_Passage_
Proverbs 25:14 (KJV) 14 Whoso boasteth himself of a false gift is like clouds and wind without rain.


----------



## LeeJUk (Feb 4, 2010)

The mans a complete fruit n' nutcake.


----------



## Claudiu (Feb 5, 2010)

What Keith Olbermann is to MSNBC, Glen Beck is to Fox. Flamboyant and over the top in my opinion. It's his style of getting people to follow him and it works.

Like most media people, he commits plenty of fallacies in reasoning. 

Murdoch knew what he was doing when he pulled him on to Fox...


----------



## Galatians220 (Feb 5, 2010)

I'm not a huge fan of Beck and his stunts with Twinkies and cherry pies and gallons of water, etc. are where I tune him out. I watch him most days, though, when I'm home and I do some fact-checking on him. Bottom line, In my humble opinion: if we ignore _everything_ he says and dismiss his conclusions out of hand because he's a bit nuts, it's to our detriment... _[Covering head, aiming for the nearest hole in the floor...  ]_ He's right about the U. S. debt to China, its implications and its likely outcome. That and a few other things, too.


----------



## fredtgreco (Feb 5, 2010)

Claudiu said:


> What Keith Olbermann is to MSNBC, Glen Beck is to Fox. Flamboyant and over the top in my opinion. It's his style of getting people to follow him and it works.
> 
> Like most media people, he commits plenty of fallacies in reasoning.
> 
> Murdoch knew what he was doing when he pulled him on to Fox...


Not quite. Beck is over the top - but Olberman is evil. Yes, evil.


----------



## Claudiu (Feb 5, 2010)

_Work instructions_
1. Answer these questions about the thread on Beck:
(a) Which verse is quoted at the top of the thread?
(b) According to Claudiu, who is to MSNBC what Beck is to Fox?
(c) On what subject does Galatians220 say Beck is right?
2. Carry the thread on Beck forward from its final line.

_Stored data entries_

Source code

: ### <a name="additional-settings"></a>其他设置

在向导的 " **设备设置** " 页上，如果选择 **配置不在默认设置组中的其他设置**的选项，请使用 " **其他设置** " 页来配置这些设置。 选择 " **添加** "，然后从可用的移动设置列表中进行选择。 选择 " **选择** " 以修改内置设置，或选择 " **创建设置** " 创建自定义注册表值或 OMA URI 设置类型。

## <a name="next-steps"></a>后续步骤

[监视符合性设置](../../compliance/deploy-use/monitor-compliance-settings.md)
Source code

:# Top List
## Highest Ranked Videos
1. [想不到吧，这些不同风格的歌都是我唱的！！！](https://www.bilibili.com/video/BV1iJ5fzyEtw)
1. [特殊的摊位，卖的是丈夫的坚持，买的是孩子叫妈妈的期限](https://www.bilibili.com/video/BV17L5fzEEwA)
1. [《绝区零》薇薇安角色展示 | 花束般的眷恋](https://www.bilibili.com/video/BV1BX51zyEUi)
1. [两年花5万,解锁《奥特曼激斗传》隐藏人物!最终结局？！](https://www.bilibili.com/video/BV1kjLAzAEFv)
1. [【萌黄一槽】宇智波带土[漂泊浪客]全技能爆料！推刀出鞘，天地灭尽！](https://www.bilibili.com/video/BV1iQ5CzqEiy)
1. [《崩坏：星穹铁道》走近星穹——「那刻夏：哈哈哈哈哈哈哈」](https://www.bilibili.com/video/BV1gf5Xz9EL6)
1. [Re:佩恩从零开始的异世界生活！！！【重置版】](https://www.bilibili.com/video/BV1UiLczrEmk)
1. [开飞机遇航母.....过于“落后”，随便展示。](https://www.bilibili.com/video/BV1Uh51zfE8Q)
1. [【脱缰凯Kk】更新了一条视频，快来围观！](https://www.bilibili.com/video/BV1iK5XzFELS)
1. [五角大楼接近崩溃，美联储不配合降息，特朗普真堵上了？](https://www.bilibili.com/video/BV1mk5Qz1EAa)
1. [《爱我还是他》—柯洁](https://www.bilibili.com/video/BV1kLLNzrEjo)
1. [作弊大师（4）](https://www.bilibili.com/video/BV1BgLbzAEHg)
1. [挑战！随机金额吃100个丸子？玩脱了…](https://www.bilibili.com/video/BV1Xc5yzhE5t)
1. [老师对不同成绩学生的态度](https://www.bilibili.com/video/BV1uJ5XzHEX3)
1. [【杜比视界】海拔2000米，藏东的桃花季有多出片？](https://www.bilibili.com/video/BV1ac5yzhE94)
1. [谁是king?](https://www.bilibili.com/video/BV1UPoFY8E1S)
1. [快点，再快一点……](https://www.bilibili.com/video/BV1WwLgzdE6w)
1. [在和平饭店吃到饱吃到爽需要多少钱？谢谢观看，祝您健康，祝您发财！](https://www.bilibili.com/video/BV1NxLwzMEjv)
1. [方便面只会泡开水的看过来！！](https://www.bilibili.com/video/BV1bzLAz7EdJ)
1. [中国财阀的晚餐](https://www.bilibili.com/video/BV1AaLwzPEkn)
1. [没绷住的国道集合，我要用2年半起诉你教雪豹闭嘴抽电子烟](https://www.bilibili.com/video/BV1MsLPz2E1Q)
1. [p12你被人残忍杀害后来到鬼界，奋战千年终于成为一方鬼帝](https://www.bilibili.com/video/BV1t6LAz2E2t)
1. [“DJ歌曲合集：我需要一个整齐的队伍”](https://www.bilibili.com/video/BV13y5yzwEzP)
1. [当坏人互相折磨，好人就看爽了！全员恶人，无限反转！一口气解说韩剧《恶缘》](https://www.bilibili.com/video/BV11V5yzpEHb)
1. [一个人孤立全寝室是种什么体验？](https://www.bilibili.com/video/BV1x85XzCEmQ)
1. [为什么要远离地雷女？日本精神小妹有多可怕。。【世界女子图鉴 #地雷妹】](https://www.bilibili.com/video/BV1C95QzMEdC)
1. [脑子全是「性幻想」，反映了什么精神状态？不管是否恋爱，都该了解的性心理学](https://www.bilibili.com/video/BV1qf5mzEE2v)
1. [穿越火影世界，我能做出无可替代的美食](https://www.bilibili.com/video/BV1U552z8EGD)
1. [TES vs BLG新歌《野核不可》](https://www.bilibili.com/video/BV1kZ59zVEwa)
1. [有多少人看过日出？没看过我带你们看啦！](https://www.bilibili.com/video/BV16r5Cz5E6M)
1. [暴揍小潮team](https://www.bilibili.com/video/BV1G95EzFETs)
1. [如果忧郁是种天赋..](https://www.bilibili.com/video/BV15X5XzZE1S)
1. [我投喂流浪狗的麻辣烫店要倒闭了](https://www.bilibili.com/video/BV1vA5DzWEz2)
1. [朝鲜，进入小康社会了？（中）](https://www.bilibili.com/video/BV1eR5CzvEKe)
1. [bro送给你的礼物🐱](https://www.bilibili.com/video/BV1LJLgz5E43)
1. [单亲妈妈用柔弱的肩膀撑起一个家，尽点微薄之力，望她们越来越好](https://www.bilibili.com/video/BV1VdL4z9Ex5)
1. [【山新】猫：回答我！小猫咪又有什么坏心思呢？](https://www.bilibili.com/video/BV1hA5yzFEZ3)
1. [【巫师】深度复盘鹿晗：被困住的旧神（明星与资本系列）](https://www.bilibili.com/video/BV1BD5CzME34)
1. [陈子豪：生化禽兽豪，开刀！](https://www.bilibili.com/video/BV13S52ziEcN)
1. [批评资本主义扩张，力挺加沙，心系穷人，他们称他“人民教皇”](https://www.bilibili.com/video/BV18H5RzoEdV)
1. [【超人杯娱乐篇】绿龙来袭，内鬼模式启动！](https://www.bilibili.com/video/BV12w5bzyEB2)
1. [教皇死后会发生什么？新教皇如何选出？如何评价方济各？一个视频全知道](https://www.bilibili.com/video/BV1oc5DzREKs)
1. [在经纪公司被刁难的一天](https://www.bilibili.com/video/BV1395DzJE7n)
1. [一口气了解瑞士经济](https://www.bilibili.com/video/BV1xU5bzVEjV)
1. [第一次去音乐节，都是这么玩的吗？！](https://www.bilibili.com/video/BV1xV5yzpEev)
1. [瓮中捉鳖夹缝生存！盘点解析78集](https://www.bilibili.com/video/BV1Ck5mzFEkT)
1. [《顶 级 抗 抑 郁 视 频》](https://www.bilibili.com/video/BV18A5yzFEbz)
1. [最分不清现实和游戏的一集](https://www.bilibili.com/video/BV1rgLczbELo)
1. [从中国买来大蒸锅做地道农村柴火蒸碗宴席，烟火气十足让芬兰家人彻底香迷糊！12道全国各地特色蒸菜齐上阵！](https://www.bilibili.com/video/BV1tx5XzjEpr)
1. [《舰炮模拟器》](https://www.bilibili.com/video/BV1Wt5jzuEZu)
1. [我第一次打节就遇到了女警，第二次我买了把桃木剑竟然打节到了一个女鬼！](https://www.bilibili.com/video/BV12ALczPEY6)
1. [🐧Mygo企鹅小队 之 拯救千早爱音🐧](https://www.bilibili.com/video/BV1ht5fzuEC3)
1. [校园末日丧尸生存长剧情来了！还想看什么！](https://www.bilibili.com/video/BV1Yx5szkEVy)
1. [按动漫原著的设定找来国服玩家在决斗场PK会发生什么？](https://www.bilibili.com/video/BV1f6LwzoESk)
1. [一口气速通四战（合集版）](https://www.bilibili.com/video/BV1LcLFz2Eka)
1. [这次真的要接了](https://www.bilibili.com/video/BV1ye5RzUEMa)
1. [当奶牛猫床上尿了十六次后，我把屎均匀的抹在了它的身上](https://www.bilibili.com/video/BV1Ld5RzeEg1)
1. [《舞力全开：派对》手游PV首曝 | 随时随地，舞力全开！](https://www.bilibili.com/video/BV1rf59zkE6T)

_Answers below_
1.
(a) Proverbs 25:14 (KJV)
(b) Keith Olbermann
(c) The U.S. debt to China, its implications and its likely outcome

2.
fredtgreco said:


> Claudiu said:
> 
> 
> > What Keith Olbermann is to MSNBC, Glen Beck is to Fox. Flamboyant and over the top in my opinion. It's his style of getting people to follow him and it works.
> ...


 
 That's true.


----------



## tommyb (Feb 6, 2010)

Michael Turner said:


> The problem with being a nut is that even when you make exceptionally good points that could benefit millions....you're still a nut.



Also known as Ron Paul syndrome. It can be humbling. You start listening and think, this guy is making sense. You continue listening and begin to wonder if this is the first person you've ever come across who really, really "gets it." Then somewhere along the way you suddenly realize they have veered off into complete kooksville and you feel totally sheepish, embarrassed and taken in.


----------



## TimV (Feb 6, 2010)

How does that apply to Ron Paul? Paul is an MD and repeatedly re-elected legislator. Beck is a cynical entertainer like Limbaugh and Olberman is one of those garden variety liberals with an IQ in the high 90's who's associated with dumb people so long he thinks he's smart just by comparing himself with those he hangs around.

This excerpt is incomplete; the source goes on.